[SOURCE MATERIAL]

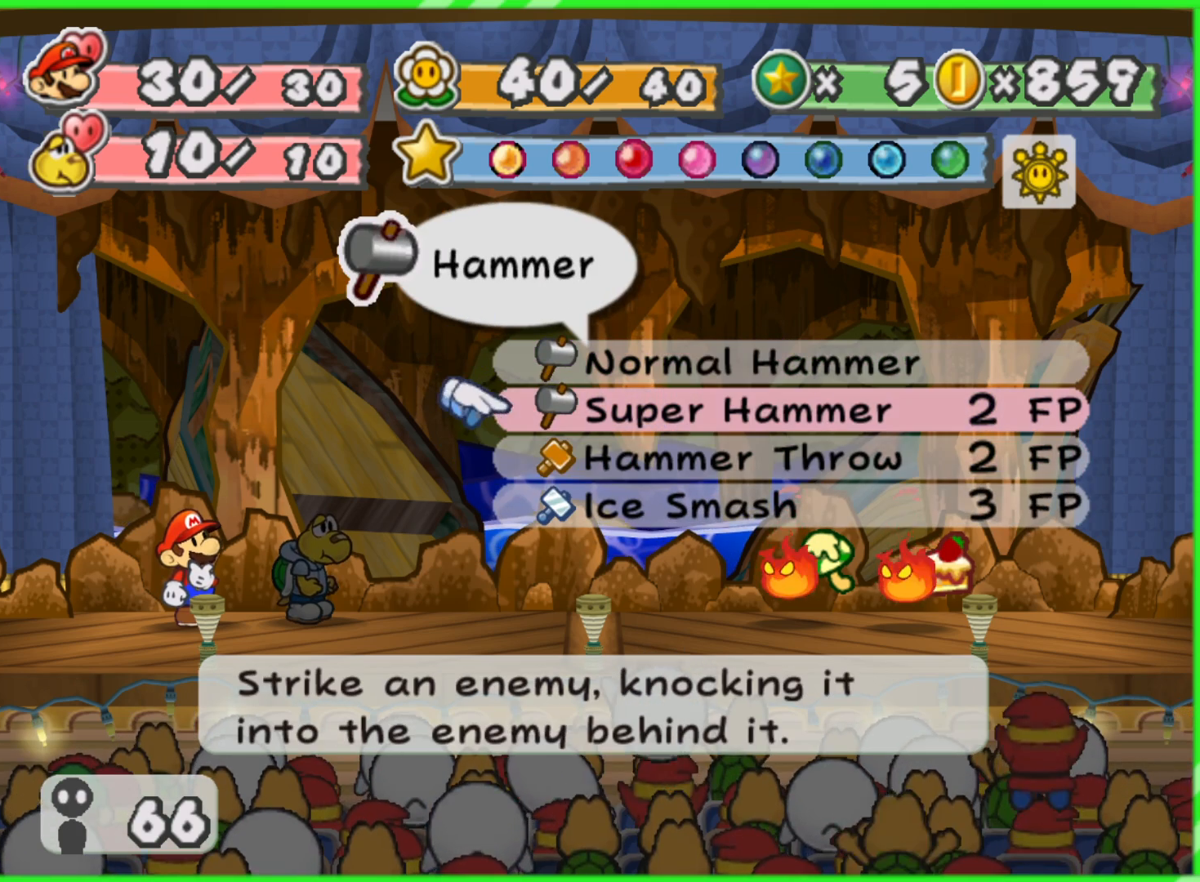
{"buttons": [], "left_stick": "center", "right_stick": "center", "events": [[100, "left_stick", "center"]]}
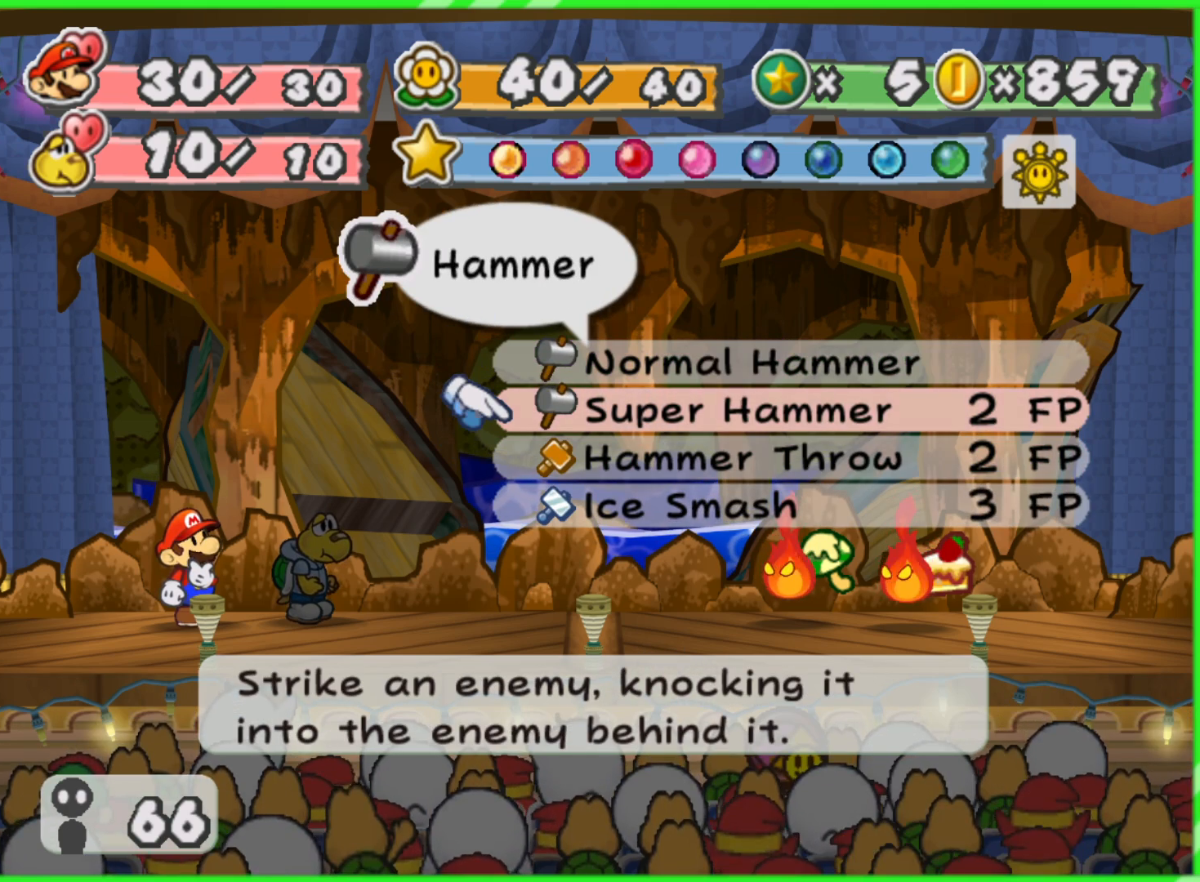
{"buttons": [], "left_stick": "center", "right_stick": "center", "events": []}
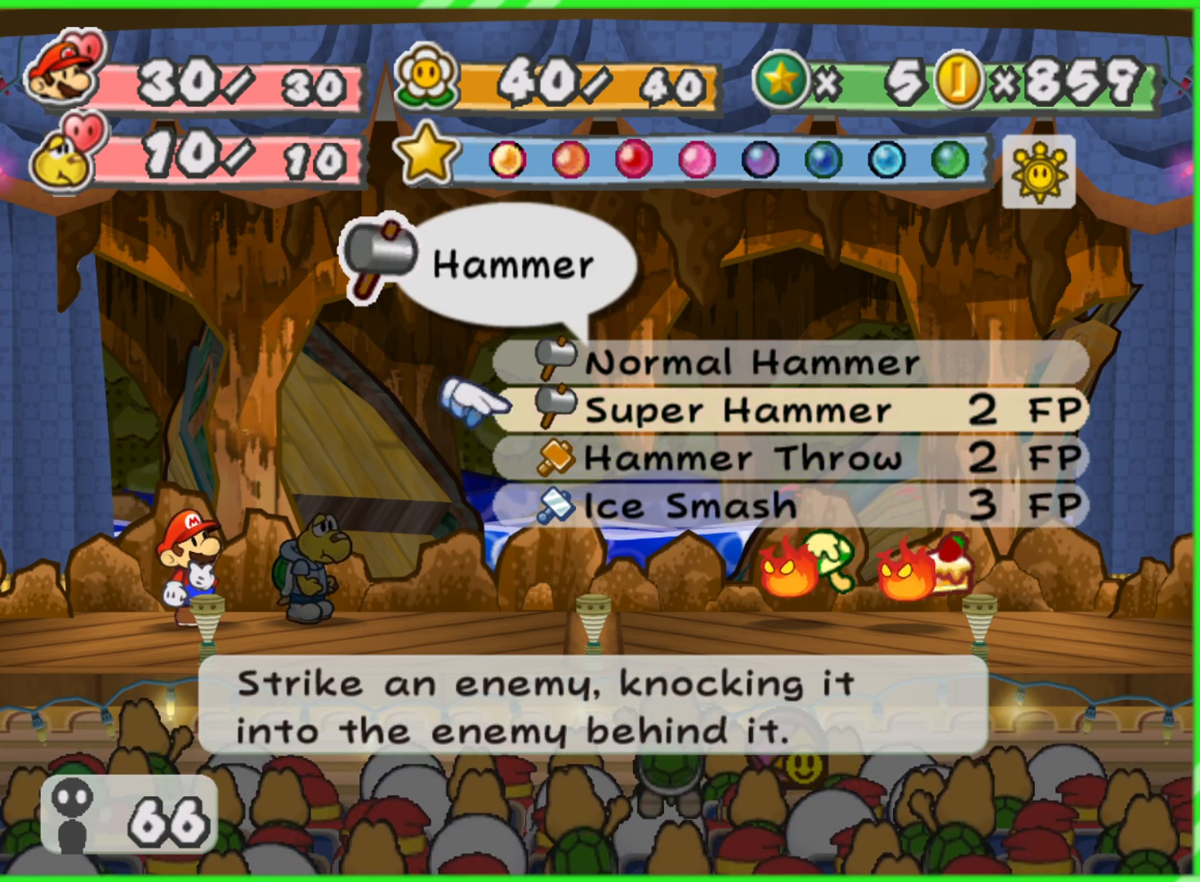
{"buttons": [], "left_stick": "center", "right_stick": "center", "events": [[150, "left_stick", "down"], [350, "left_stick", "center"]]}
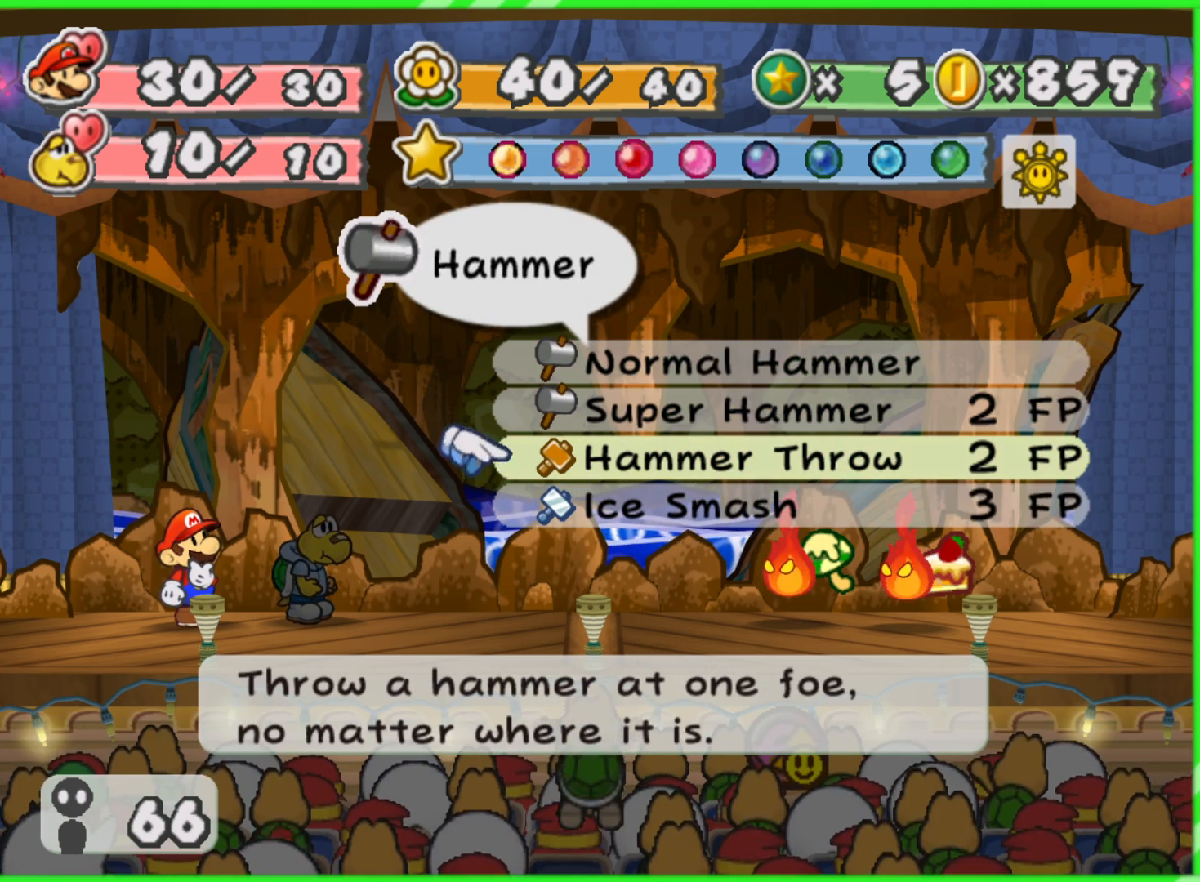
{"buttons": [], "left_stick": "center", "right_stick": "center", "events": []}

[/SOURCE MATERIAL]

** WHAT NEEDS TO BE DONE **
Please print everything in the material exactly, apart from the pictures.

** SOLUTION TO THIS TASK **
{"buttons": [], "left_stick": "center", "right_stick": "center", "events": [[100, "left_stick", "center"]]}
{"buttons": [], "left_stick": "center", "right_stick": "center", "events": []}
{"buttons": [], "left_stick": "center", "right_stick": "center", "events": [[150, "left_stick", "down"], [350, "left_stick", "center"]]}
{"buttons": [], "left_stick": "center", "right_stick": "center", "events": []}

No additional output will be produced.